Rpl42 methylation-defective mutants show abnormal cell growth under environmental stresses. A, protein levels of Rpl42 in the Δset13, rpl42^K55R, and rpl42^P56Q mutant cells. Exponentially growing cultures of wild-type, Δset13, rpl42^K55R, and rpl42^P56Q cells in YEA were harvested. The total cell lysates prepared from these strains were resolved on a 12.5% SDS-polyacrylamide gel. Rpl42 was detected by Western blotting with an anti-SpRpl42 antibody (right). As a loading control, the Amido Black stained blot is shown (left). B, Δset13 and the rpl42^K55R mutant cells showed a greater sensitivity to cycloheximide. 5-Fold dilutions of wild-type, Δset13, and rpl42^K55R cells were plated onto YEA alone or YEA containing different doses of cycloheximide for 3 days (top). 5-Fold dilutions of wild-type and rpl42^P56Q mutant cells were plated onto YEA alone or YEA containing different doses of cycloheximide for 2 days (bottom). C, set13-null and rpl42^K55R mutant cells showed resistance against cold stress. 5-Fold dilutions of wild-type, Δset13, rpl42^K55R, and rpl42^P56Q cells were plated onto YEA at 30, 38, or 15 °C for 2, 3, or 19 days, respectively. D and E, rpl42^K55R mutant cells showed resistance against environmental stresses. 5-Fold dilutions of each strain were plated onto YEA alone, YEA containing different doses of NaCl (D), YEA containing 3% glycerol instead of glucose, or YEA containing 0.01% glucose plus 3% glycerol (E), for 3 days.

FIGURE 7.

Cold-adapted growth of Rpl42 methylation-defective mutants is independent of general stress-response pathways. A, effect of cold shock on cell growth. Wild-type (blue), Δset13 (red), rpl42^K55R (orange), and rpl42^P56Q (green) cells were grown until the mid-log phase in YEA medium at 30 °C. The cells were then shifted to 15 °C at time 0. Cell growth was monitored by measuring A₅₉₅ (OD₅₉₅). B, no genetic interaction between gcn2 and methylation-defective mutants was observed. 5-Fold dilutions of each strain were plated onto YEA containing 0.25 m NaCl for 4 days or YEA alone at 30, 38, or 15 °C for 2, 3, or 19 days, respectively.
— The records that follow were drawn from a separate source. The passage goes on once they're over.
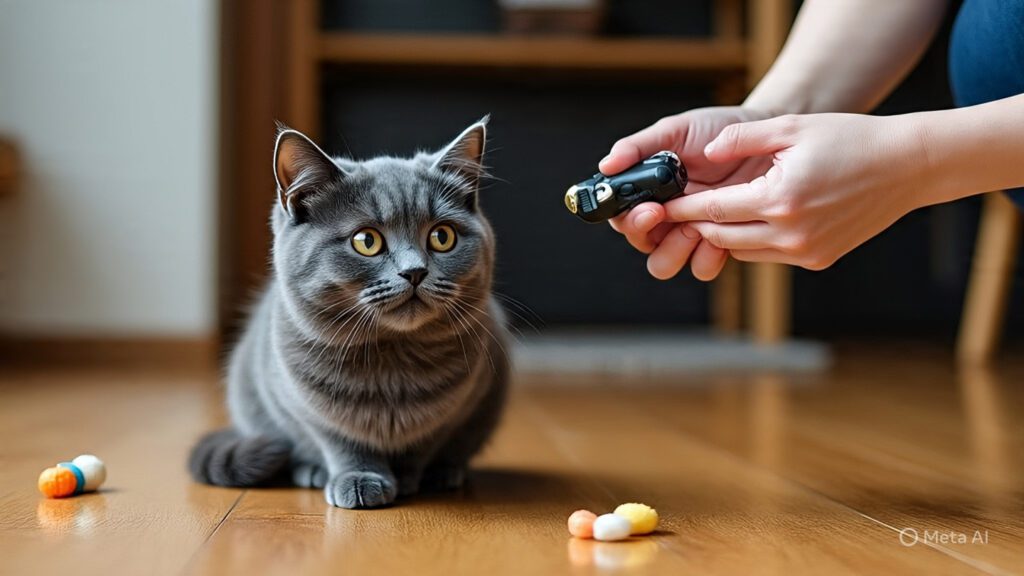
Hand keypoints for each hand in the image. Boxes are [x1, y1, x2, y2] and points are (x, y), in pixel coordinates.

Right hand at [601, 107, 775, 279]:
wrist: (763, 136)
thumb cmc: (714, 130)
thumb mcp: (675, 131)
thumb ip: (638, 147)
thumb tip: (606, 166)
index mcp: (645, 192)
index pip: (620, 216)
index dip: (627, 218)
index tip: (648, 207)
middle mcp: (663, 217)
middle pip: (640, 244)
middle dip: (646, 235)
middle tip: (665, 214)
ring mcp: (689, 232)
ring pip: (664, 264)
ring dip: (675, 249)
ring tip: (697, 224)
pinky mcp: (718, 244)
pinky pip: (701, 267)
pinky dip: (707, 256)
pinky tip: (722, 232)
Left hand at [665, 113, 926, 270]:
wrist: (906, 166)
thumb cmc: (849, 139)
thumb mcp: (791, 127)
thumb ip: (742, 139)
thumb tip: (705, 154)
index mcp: (779, 199)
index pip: (713, 211)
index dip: (683, 208)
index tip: (661, 205)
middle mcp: (790, 233)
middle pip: (721, 237)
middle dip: (696, 225)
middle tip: (676, 213)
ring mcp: (805, 252)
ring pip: (743, 250)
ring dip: (723, 235)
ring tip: (706, 216)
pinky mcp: (818, 260)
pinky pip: (769, 255)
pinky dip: (752, 241)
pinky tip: (747, 222)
C, methylation-deficient mutation did not affect eIF2α phosphorylation in response to cold stress or heat shock. Exponentially growing cultures of wild-type, Δset13, rpl42^K55R, rpl42^P56Q, Δgcn5, and Δgcn2 cells growing in YEA were subjected to cold stress at 15 °C or heat shock at 48 °C for the times indicated. The total cell lysates prepared from the indicated strains were resolved on an 11% SDS-polyacrylamide gel. The level of eIF2a phosphorylation was analyzed by immunoblotting using an antibody that specifically recognizes phosphorylated eIF2α (top). The Western blot signal of tubulin was used as a loading control (bottom).

FIGURE 8.

Rpl42 methylation and chronological life span. A, survival of wild-type, Δset13, rpl42^K55A, and rpl42^P56Q in stationary phase was evaluated by counting the colony-forming units. The y axis is shown in logarithmic scale. B, wild-type and mutant cells on the indicated days were observed under a light microscope. Arrowheads indicate abnormal or dead cells.